● Problem to work on: Once the line with "in Python code." is found in the data, output it and each following line exactly, up to and including the line with "from pycouchbase import Document, register_view", and nothing before or after.

= Beginning of Section =

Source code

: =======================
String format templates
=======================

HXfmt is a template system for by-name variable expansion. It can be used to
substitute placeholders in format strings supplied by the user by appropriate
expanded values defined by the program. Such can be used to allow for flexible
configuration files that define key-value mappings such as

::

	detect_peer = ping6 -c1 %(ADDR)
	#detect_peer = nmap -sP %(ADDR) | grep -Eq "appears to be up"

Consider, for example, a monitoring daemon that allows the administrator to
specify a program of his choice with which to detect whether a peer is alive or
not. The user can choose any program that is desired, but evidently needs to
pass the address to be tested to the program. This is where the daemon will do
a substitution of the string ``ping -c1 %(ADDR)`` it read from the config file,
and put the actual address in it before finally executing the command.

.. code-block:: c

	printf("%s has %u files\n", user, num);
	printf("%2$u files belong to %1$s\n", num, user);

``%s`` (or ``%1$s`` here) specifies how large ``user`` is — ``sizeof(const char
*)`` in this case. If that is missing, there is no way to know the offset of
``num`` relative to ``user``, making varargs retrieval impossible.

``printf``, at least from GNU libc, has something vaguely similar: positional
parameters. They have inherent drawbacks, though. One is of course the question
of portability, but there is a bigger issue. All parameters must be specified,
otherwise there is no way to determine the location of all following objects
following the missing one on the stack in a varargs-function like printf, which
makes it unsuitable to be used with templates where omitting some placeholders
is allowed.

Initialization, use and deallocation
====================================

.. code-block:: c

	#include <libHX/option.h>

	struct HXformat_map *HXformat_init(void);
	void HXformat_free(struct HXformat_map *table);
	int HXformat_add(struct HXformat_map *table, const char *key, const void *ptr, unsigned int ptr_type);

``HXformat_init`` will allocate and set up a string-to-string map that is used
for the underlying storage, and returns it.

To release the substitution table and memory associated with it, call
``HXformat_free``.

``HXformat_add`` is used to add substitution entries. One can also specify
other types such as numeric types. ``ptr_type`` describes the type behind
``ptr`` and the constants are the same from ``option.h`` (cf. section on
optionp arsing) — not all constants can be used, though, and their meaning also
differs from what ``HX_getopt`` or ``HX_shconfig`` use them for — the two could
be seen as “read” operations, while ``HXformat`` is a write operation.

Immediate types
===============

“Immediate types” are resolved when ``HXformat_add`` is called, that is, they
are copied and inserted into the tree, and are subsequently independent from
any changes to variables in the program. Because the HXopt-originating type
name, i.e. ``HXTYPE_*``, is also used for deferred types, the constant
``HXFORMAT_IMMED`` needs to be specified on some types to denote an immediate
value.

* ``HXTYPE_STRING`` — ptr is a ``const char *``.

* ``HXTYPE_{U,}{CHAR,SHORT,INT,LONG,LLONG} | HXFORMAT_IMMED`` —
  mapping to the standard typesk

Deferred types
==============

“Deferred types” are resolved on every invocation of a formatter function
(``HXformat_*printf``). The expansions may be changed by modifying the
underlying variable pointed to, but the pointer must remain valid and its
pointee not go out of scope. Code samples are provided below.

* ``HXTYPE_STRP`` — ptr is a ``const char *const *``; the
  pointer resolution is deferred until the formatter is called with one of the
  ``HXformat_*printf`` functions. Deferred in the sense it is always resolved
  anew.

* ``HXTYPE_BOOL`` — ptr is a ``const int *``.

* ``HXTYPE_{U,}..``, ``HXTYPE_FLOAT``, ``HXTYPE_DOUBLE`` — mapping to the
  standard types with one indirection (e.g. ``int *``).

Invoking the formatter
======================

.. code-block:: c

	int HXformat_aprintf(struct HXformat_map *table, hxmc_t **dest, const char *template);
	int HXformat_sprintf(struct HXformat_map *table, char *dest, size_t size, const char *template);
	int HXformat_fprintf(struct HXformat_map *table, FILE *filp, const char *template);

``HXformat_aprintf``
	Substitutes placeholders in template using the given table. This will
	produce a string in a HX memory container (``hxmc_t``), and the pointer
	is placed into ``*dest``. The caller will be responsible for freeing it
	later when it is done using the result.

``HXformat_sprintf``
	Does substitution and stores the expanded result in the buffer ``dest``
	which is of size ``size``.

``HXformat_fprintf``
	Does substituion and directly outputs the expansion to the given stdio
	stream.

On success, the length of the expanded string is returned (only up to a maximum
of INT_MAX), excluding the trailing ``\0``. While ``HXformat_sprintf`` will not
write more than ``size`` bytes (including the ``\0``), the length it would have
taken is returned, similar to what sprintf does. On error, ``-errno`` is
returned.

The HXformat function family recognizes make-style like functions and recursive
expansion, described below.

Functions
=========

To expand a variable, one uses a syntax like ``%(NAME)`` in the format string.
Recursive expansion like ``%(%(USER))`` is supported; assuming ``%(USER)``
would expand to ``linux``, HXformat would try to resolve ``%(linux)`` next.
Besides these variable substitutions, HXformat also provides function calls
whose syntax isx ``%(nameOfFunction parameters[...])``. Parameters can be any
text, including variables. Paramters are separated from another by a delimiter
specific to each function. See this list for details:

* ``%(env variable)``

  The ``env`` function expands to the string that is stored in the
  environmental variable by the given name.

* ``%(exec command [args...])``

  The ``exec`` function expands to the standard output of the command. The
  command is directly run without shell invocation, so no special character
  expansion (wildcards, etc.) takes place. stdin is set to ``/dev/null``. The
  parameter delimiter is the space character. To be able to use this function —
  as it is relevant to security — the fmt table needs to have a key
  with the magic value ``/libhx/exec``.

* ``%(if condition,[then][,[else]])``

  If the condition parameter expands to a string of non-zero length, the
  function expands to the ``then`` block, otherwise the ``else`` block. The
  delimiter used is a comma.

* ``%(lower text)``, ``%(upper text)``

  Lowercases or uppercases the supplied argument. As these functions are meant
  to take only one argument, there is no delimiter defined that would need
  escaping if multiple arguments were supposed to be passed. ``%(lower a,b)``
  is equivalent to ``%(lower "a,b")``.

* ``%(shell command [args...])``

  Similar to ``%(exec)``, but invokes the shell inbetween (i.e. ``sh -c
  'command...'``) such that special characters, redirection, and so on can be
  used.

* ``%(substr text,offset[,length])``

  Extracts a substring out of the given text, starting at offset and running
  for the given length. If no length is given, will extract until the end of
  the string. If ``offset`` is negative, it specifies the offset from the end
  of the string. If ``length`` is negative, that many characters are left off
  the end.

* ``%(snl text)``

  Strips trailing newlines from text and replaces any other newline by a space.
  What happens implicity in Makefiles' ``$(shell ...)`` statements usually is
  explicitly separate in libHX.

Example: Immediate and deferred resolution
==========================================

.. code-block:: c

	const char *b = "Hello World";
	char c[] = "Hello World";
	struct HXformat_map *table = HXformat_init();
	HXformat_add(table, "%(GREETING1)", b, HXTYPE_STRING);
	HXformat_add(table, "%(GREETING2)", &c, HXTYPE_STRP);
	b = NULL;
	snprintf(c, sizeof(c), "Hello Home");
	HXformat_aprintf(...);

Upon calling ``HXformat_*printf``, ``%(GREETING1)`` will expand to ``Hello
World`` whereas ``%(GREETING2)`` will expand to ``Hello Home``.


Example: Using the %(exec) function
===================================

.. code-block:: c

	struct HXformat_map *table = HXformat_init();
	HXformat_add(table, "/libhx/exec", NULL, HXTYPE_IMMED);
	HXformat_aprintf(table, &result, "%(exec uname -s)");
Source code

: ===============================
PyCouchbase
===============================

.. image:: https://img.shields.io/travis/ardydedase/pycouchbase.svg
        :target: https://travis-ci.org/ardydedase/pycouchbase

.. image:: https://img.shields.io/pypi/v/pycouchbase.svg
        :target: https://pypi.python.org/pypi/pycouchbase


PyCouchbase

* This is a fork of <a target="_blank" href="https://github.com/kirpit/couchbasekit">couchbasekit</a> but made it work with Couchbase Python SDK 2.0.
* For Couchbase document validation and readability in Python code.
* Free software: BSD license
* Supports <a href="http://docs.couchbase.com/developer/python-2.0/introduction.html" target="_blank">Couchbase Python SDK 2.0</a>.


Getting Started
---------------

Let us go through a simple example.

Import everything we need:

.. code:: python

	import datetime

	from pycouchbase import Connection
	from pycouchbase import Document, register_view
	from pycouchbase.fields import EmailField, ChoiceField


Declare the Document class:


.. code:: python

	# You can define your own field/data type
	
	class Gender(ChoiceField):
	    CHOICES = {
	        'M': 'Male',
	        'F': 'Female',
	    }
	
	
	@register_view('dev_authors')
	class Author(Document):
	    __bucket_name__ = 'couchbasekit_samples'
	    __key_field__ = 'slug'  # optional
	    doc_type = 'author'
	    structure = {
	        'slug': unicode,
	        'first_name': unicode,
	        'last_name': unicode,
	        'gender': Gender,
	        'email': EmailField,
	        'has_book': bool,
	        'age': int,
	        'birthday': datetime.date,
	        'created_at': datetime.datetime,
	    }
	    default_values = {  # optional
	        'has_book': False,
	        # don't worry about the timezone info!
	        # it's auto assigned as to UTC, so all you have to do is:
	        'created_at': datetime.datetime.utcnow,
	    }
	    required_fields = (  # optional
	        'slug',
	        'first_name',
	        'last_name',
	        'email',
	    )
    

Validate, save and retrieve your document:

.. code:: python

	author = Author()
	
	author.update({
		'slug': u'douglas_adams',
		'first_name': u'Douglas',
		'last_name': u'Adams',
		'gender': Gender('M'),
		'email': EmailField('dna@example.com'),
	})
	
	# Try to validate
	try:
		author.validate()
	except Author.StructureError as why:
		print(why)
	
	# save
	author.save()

= End of Section =

● Your solution:
* For Couchbase document validation and readability in Python code.
* Free software: BSD license
* Supports <a href="http://docs.couchbase.com/developer/python-2.0/introduction.html" target="_blank">Couchbase Python SDK 2.0</a>.


Getting Started
---------------

Let us go through a simple example.

Import everything we need:

.. code:: python

	import datetime

	from pycouchbase import Connection
	from pycouchbase import Document, register_view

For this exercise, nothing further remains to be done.